#### Task input:

::::

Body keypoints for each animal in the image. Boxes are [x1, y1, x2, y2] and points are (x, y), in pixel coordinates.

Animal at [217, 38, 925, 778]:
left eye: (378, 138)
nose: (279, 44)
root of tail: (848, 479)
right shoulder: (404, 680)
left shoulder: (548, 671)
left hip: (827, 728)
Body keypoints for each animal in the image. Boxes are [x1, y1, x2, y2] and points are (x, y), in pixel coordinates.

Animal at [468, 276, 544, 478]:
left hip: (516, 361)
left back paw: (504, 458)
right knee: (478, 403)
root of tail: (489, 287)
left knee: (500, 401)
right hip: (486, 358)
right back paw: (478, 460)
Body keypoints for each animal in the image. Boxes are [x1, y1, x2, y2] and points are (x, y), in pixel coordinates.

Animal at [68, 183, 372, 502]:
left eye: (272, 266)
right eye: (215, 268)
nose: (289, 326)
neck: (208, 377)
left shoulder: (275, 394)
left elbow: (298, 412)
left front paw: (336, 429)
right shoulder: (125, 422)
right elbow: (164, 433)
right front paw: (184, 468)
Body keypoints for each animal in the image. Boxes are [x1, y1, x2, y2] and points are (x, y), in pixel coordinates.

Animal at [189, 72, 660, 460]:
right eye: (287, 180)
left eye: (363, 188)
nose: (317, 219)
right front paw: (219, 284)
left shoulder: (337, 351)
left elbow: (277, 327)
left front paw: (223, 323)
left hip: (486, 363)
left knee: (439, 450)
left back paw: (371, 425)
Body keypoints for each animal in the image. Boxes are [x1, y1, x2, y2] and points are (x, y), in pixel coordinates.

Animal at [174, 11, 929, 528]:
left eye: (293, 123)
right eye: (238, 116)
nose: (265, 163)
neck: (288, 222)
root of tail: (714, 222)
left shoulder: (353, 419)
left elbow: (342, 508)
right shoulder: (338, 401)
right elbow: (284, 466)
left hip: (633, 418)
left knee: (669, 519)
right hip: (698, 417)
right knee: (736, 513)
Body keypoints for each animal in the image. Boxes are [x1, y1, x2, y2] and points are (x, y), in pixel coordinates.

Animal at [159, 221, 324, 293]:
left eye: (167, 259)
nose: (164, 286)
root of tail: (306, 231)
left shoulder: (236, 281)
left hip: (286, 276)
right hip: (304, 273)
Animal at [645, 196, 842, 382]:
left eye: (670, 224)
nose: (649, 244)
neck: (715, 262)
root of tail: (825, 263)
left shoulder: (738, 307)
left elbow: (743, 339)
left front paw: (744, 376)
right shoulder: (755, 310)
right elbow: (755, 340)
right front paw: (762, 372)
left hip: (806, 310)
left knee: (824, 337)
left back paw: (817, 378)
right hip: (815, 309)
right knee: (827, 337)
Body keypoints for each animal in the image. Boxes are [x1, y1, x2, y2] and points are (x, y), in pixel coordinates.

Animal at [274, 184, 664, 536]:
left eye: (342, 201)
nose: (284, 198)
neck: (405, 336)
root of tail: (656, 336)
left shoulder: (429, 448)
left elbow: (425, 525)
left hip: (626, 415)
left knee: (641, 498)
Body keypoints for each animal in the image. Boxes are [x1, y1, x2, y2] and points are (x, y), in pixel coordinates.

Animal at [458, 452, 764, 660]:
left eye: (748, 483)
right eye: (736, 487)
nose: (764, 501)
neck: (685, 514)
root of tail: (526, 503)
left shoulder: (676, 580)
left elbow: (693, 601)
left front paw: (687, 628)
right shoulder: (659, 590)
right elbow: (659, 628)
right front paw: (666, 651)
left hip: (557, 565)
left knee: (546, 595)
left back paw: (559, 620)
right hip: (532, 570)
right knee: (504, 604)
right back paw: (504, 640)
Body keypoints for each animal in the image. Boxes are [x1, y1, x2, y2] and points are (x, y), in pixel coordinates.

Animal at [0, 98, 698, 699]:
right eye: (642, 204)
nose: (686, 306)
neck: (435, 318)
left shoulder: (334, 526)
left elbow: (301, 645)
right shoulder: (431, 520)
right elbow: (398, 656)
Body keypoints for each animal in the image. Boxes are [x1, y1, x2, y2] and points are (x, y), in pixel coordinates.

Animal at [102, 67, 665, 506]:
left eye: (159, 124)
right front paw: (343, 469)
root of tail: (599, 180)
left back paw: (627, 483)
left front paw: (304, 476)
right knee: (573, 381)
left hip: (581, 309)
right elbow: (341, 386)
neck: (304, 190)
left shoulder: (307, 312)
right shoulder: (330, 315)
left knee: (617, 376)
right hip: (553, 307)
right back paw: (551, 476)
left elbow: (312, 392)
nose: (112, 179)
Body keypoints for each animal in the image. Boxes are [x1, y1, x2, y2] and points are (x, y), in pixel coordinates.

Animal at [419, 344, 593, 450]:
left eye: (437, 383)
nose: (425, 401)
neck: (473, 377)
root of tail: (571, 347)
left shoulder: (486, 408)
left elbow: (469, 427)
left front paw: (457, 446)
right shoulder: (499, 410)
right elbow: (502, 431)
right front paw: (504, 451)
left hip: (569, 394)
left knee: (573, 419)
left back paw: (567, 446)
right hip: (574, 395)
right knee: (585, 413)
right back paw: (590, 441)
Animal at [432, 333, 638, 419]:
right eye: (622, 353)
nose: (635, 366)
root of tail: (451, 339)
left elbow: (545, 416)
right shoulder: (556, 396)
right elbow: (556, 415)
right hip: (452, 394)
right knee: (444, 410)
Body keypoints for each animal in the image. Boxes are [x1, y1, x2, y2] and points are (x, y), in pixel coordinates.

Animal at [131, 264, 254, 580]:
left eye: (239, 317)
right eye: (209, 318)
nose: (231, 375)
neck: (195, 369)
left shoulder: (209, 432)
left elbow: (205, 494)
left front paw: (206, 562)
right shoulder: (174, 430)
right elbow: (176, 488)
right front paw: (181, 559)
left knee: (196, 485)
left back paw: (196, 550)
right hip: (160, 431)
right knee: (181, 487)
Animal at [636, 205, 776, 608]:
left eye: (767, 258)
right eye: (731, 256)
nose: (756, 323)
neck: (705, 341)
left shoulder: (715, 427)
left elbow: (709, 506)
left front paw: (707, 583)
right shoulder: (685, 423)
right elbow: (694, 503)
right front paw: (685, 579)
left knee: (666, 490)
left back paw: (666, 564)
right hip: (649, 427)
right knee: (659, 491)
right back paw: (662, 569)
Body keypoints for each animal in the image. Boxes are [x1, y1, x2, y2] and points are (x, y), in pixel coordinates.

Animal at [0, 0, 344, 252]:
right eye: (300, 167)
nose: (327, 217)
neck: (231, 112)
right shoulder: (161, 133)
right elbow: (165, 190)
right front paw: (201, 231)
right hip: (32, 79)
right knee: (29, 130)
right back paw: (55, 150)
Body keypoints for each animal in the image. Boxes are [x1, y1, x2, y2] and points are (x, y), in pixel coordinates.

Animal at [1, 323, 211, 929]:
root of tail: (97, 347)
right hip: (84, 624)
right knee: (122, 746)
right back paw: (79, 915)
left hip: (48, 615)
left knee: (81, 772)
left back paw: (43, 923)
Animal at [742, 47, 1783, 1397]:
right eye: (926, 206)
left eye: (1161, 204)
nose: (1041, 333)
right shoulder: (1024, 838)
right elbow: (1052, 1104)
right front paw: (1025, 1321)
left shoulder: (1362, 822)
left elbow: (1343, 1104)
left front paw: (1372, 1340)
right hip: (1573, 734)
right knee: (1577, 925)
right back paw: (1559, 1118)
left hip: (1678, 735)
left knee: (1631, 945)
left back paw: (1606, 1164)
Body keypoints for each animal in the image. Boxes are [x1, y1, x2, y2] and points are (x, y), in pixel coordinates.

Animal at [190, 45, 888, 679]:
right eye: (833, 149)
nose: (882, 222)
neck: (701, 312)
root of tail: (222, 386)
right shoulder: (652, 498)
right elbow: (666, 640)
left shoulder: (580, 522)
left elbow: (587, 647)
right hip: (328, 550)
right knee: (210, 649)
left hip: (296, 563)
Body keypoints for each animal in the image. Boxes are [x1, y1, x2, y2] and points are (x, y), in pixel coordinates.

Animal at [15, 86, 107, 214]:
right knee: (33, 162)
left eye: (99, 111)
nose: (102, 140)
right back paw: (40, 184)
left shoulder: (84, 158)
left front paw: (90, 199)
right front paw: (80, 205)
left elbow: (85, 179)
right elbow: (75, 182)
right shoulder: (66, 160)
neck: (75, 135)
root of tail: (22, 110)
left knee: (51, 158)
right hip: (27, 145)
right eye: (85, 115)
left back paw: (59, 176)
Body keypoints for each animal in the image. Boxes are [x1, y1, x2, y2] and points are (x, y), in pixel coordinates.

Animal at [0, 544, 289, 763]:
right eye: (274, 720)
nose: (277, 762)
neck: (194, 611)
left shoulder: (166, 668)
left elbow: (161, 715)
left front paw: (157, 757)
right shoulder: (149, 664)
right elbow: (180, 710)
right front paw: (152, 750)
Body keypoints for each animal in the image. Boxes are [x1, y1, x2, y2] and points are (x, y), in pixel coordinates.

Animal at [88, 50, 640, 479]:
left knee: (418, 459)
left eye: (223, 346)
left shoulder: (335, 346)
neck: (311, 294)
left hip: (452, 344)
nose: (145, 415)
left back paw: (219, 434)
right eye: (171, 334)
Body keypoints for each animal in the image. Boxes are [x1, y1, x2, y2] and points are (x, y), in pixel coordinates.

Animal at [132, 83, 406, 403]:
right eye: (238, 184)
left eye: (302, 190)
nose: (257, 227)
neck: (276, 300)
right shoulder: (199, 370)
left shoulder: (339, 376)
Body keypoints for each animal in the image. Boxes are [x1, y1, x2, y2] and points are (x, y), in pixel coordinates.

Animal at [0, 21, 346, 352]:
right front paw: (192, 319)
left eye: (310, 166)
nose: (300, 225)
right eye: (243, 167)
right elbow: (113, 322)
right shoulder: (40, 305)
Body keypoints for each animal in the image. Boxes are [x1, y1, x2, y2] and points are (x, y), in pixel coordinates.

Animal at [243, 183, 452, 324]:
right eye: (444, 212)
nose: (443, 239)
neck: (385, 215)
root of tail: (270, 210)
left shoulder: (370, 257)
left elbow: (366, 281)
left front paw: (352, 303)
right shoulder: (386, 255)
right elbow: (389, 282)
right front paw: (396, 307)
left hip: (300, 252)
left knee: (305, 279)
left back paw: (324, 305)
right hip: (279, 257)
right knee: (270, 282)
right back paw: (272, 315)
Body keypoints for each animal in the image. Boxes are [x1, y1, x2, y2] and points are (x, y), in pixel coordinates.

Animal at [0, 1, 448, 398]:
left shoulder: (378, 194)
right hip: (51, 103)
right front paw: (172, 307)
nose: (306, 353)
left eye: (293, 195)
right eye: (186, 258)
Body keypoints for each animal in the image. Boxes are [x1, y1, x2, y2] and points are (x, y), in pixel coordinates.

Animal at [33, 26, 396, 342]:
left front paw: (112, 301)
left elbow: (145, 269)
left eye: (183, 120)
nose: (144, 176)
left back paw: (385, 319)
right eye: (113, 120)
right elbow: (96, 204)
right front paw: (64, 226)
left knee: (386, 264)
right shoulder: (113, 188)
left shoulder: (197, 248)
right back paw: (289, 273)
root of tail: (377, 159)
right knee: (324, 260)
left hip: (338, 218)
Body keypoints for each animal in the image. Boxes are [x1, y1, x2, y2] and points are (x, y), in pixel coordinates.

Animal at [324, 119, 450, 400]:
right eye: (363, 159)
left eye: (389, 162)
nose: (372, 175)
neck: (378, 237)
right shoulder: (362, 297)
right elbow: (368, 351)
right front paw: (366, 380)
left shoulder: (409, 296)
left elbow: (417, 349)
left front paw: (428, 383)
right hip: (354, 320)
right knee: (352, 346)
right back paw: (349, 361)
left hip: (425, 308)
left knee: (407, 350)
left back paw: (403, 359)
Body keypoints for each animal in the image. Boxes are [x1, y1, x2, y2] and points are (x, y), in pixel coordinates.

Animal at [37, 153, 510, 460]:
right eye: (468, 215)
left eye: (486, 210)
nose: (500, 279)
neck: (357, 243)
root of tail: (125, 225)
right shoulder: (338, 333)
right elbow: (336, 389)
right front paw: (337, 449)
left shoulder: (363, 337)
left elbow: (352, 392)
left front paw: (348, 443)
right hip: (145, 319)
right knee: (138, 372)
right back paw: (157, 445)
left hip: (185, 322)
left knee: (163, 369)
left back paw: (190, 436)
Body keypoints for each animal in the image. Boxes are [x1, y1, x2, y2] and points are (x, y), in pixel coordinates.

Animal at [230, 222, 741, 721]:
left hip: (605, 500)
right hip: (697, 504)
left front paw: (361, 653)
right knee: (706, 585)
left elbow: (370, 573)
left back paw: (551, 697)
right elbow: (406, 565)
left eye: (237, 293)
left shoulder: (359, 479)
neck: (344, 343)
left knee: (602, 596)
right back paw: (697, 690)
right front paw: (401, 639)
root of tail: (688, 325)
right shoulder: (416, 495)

::::

#### Task statement:
For the lines above, output exactly those from the line containing "right hip: (1573, 734)" through the line containing "left eye: (310, 166)", and skip the others.

#### Output of the task:
right hip: (1573, 734)
right knee: (1577, 925)
right back paw: (1559, 1118)
left hip: (1678, 735)
left knee: (1631, 945)
left back paw: (1606, 1164)
Body keypoints for each animal in the image. Boxes are [x1, y1, x2, y2] and points are (x, y), in pixel coordinates.

Animal at [190, 45, 888, 679]:
right eye: (833, 149)
nose: (882, 222)
neck: (701, 312)
root of tail: (222, 386)
right shoulder: (652, 498)
right elbow: (666, 640)
left shoulder: (580, 522)
left elbow: (587, 647)
right hip: (328, 550)
right knee: (210, 649)
left hip: (296, 563)
Body keypoints for each animal in the image. Boxes are [x1, y1, x2, y2] and points are (x, y), in pixel coordinates.

Animal at [15, 86, 107, 214]:
right knee: (33, 162)
left eye: (99, 111)
nose: (102, 140)
right back paw: (40, 184)
left shoulder: (84, 158)
left front paw: (90, 199)
right front paw: (80, 205)
left elbow: (85, 179)
right elbow: (75, 182)
right shoulder: (66, 160)
neck: (75, 135)
root of tail: (22, 110)
left knee: (51, 158)
right hip: (27, 145)
right eye: (85, 115)
left back paw: (59, 176)
Body keypoints for each animal in the image. Boxes are [x1, y1, x2, y2] and points are (x, y), in pixel coordinates.

Animal at [0, 544, 289, 763]:
right eye: (274, 720)
nose: (277, 762)
neck: (194, 611)
left shoulder: (166, 668)
left elbow: (161, 715)
left front paw: (157, 757)
right shoulder: (149, 664)
right elbow: (180, 710)
right front paw: (152, 750)
Body keypoints for each animal in the image. Boxes are [x1, y1, x2, y2] and points are (x, y), in pixel coordinates.

Animal at [88, 50, 640, 479]:
left knee: (418, 459)
left eye: (223, 346)
left shoulder: (335, 346)
neck: (311, 294)
left hip: (452, 344)
nose: (145, 415)
left back paw: (219, 434)
right eye: (171, 334)
Body keypoints for each animal in the image. Boxes are [x1, y1, x2, y2] and points are (x, y), in pixel coordinates.

Animal at [132, 83, 406, 403]:
right eye: (238, 184)
left eye: (302, 190)
nose: (257, 227)
neck: (276, 300)
right shoulder: (199, 370)
left shoulder: (339, 376)
Body keypoints for each animal in the image. Boxes are [x1, y1, x2, y2] and points are (x, y), in pixel coordinates.

Animal at [0, 21, 346, 352]:
right front paw: (192, 319)
left eye: (310, 166)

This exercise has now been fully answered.